- _Data section_:
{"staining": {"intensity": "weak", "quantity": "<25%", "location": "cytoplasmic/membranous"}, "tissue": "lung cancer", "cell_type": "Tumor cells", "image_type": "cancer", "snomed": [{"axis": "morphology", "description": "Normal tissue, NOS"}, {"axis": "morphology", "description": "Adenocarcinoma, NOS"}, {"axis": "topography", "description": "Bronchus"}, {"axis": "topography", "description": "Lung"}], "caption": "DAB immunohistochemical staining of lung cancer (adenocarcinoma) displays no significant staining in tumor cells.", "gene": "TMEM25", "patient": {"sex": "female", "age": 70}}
==
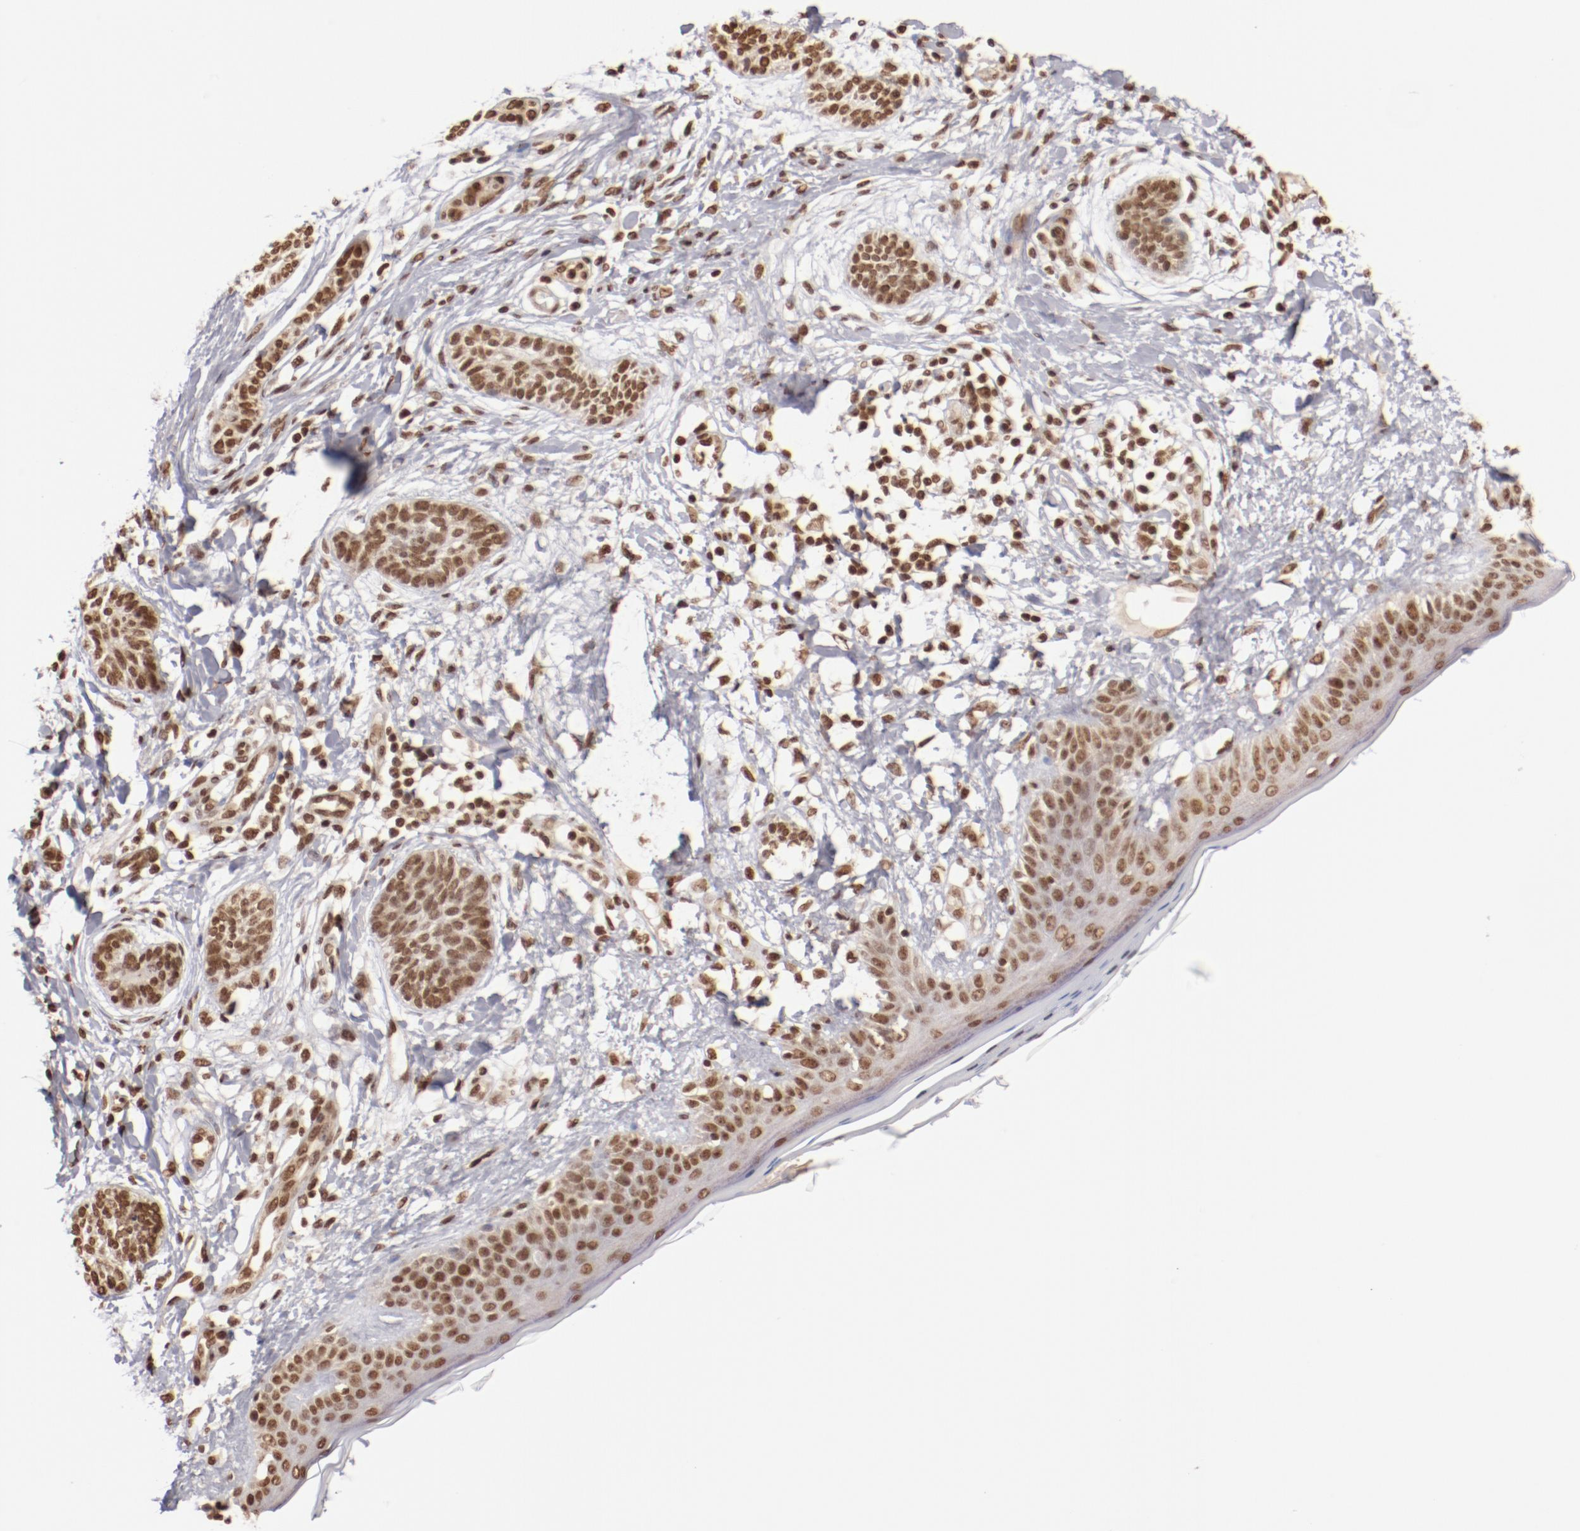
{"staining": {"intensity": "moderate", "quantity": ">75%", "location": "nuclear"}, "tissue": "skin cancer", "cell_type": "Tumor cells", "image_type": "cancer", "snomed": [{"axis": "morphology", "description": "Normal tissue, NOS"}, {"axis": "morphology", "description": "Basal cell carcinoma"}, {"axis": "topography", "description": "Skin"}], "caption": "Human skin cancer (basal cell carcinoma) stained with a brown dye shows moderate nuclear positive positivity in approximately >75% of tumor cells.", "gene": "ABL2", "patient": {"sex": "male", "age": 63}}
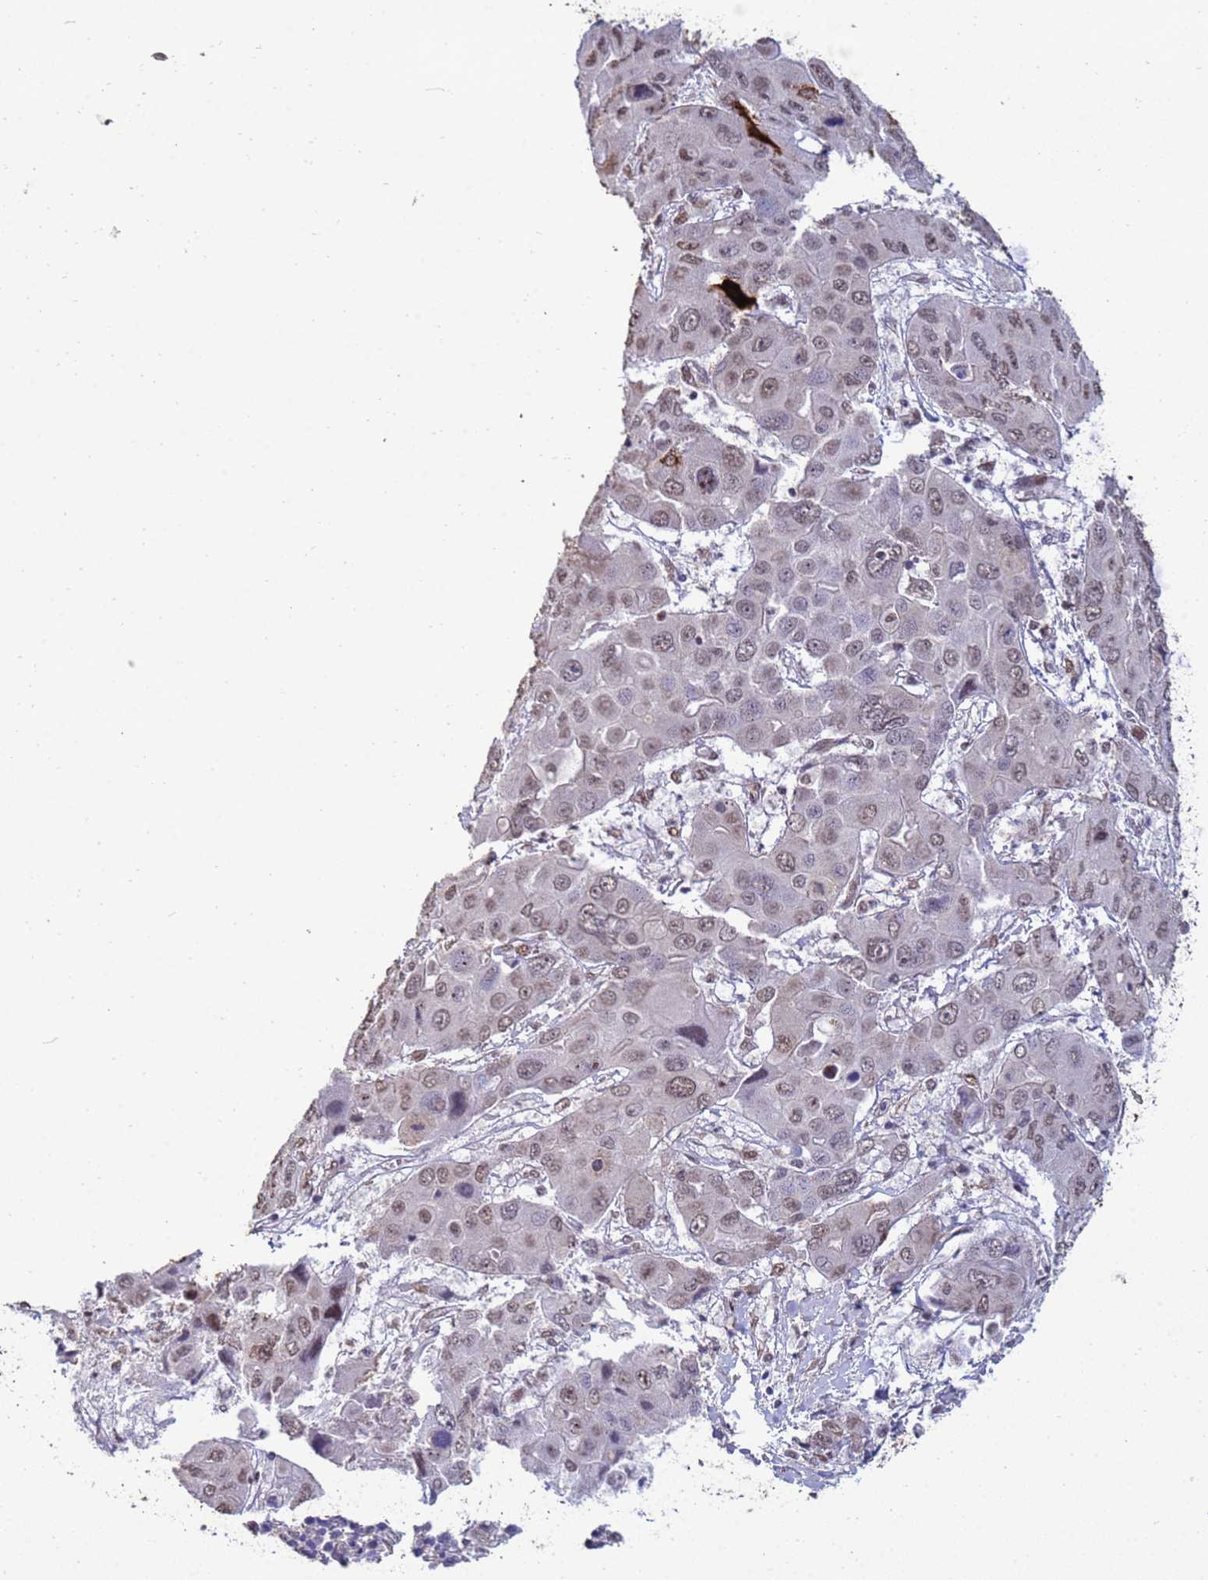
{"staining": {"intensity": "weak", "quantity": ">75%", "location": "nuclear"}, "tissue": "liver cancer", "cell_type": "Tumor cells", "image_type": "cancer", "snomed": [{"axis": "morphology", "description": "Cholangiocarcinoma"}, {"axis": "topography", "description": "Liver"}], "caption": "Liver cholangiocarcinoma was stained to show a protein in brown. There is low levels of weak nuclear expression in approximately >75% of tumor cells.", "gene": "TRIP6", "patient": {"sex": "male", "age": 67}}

- _What the task requires_:
Pictures do not belong in the answer. Return the lines above starting at the one with "skin cancer (basal" and ending at the one with "cholangiocarcinoma was stained", both kept, exactly.

- _Exercise result_:
{"staining": {"intensity": "moderate", "quantity": ">75%", "location": "nuclear"}, "tissue": "skin cancer", "cell_type": "Tumor cells", "image_type": "cancer", "snomed": [{"axis": "morphology", "description": "Normal tissue, NOS"}, {"axis": "morphology", "description": "Basal cell carcinoma"}, {"axis": "topography", "description": "Skin"}], "caption": "Human skin cancer (basal cell carcinoma) stained with a brown dye shows moderate nuclear positive positivity in approximately >75% of tumor cells.", "gene": "ABL2", "patient": {"sex": "male", "age": 63}}
{"staining": {"intensity": "weak", "quantity": ">75%", "location": "nuclear"}, "tissue": "liver cancer", "cell_type": "Tumor cells", "image_type": "cancer", "snomed": [{"axis": "morphology", "description": "Cholangiocarcinoma"}, {"axis": "topography", "description": "Liver"}], "caption": "Liver cholangiocarcinoma was stained to show a protein in brown. There is low levels of weak nuclear expression in approximately >75% of tumor cells.", "gene": "TRIP6", "patient": {"sex": "male", "age": 67}}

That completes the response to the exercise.